While General Manager Omar Minaya and his club were smiling for Sports Illustrated this week, the Mets were changing their story from day to day in Los Angeles. On Monday afternoon, Green said this wasn’t a make-or-break stretch before the All-Star break for the Mets. By Wednesday night, the club was speaking differently.

“Right now, every team we play is embarrassing us,” Wagner said. “I don’t think that it’s confidence. I think it’s more along the lines of frustration. It’s not a lack of effort, but a lack of focus. You need a few things to go your way, but the only way to get that is to make it happen. For the last 12 games, we haven’t done that.”

That’s a polite way of a pitcher, speaking on behalf of the staff, publicly asking the hitters to please score some runs. It is a telling sign, however, when a player feels like it has to be done through the media rather than behind closed clubhouse doors.

Defensively, the Mets had a center fielder by trade, rookie Carlos Gomez, playing left field in place of injured Moises Alou. Gomez was crunched between the warning track and the wall when he fell chasing after a double. Catcher Paul Lo Duca threw the ball all over the field. By the end of the series, Reyes and Delgado were dropping routine balls. The Mets played like a beaten bunch, which begs the question. Is this an anomaly or are the Mets not quite as good as they’ve been made out to be?

When manager Willie Randolph started breaking out the Billy Martin references, you had to wonder if the Mets were internally asking the same question. “Maybe I’ll just do a Billy Martin and kick the food table,” Randolph said Wednesday afternoon, following that up with the pleasant suggestion that his club wasn’t “ready to cut their wrists or anything.”

The Mets are going to be tough to reconfigure if this is closer to the kind of team they really are. They lead the league in stolen bases, but didn’t play like a team that felt good about running and drawing walks. This means they are subject to the kind of batting slumps that ravaged them in Los Angeles. Reyes is their game-changer. Without him on base in front of Wright, they look like a team of designated hitters. That can be tough to change in the NL, even for Minaya, who is a love-him-or-hate-him figure inside baseball.

You will encounter front office people who believe that he is an arrogant climber.

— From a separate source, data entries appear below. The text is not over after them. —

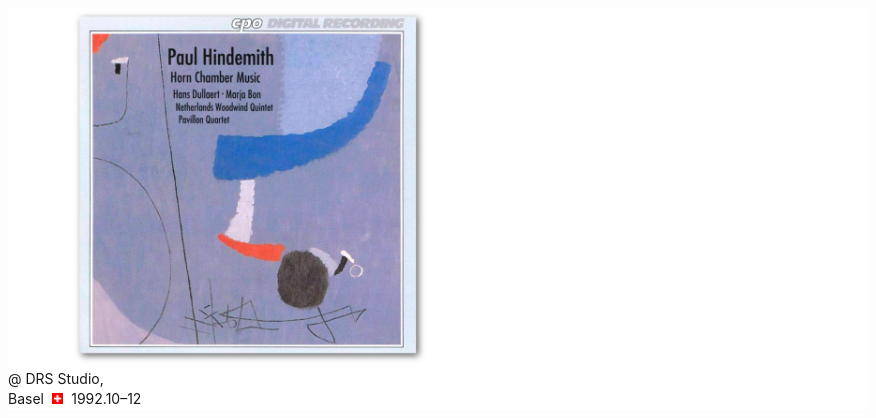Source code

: <img src="/assets/img/albums/dullaert-hindemith.png" width="480"> </a> <br>
@ DRS Studio, <br>
Basel &nbsp;<img src="/assets/img/flags/sw.png" height="11.5" width="11.5"/>&nbsp; 1992.10–12
</p>
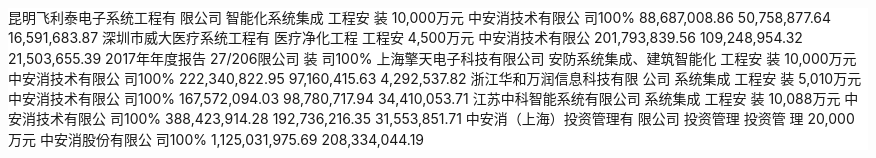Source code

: 昆明飞利泰电子系统工程有
限公司
智能化系统集成
工程安
装
10,000万元
中安消技术有限公
司100%
88,687,008.86
50,758,877.64
16,591,683.87
深圳市威大医疗系统工程有
医疗净化工程
工程安
4,500万元
中安消技术有限公
201,793,839.56
109,248,954.32
21,503,655.39
2017年年度报告
27/206限公司
装
司100%
上海擎天电子科技有限公司
安防系统集成、建筑智能化
工程安
装
10,000万元
中安消技术有限公
司100%
222,340,822.95
97,160,415.63
4,292,537.82
浙江华和万润信息科技有限
公司
系统集成
工程安
装
5,010万元
中安消技术有限公
司100%
167,572,094.03
98,780,717.94
34,410,053.71
江苏中科智能系统有限公司
系统集成
工程安
装
10,088万元
中安消技术有限公
司100%
388,423,914.28
192,736,216.35
31,553,851.71
中安消（上海）投资管理有
限公司
投资管理
投资管
理
20,000万元
中安消股份有限公
司100%
1,125,031,975.69
208,334,044.19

You will encounter those who privately say that Minaya has a preference for Latin players to the detriment of his player evaluation decisions. Some of those same people, however, will also say that he’s a solid club builder. Such is the way baseball works. Rarely does everyone agree.

What the Mets do agree on is that they need Pedro Martinez back. Martinez threw another side session this week, but the Mets say there is no answer to when he can go to the minor leagues to see how close his shoulder is to making a difference in their season.

Their starting pitching could be more fragile than they think it is. Maine is a nice command-oriented right-hander who can survive down-and-away, but unless he’s got pinpoint command, he’s going to have to battle. Tom Glavine, still as savvy as they come, is stalled at 295 victories. How much can they expect from a 41-year-old left-hander? Hernandez didn’t maintain his stuff long enough to beat the Dodgers. Sosa came undone after four innings. Oliver Perez is healthy again and throwing harder than he did last year. In the National League, this is probably enough starting pitching. But losing a series of close games to good teams is troubling for any club, at any time of the year.

“The good teams are the ones that knock it off after 10 games or so instead of it going on for six weeks,” Green said.

While the Mets looked for answers, Penny accused Green of espionage.

“I was a little mad at the time because he was giving the location of pitches,” Penny said. “When you do that, you get a reputation.”

Green laughed off Penny’s suggestion.

“He said I was giving location of pitches from second base, which wasn’t true,” Green said. “[That’s] a little bit of paranoia on their side. If you think someone is stealing signs, you change the signs, it’s that simple.”

The Mets would love to find exactly what combination of signs it will take for them to end their own struggle before their own paranoia gets the better of them.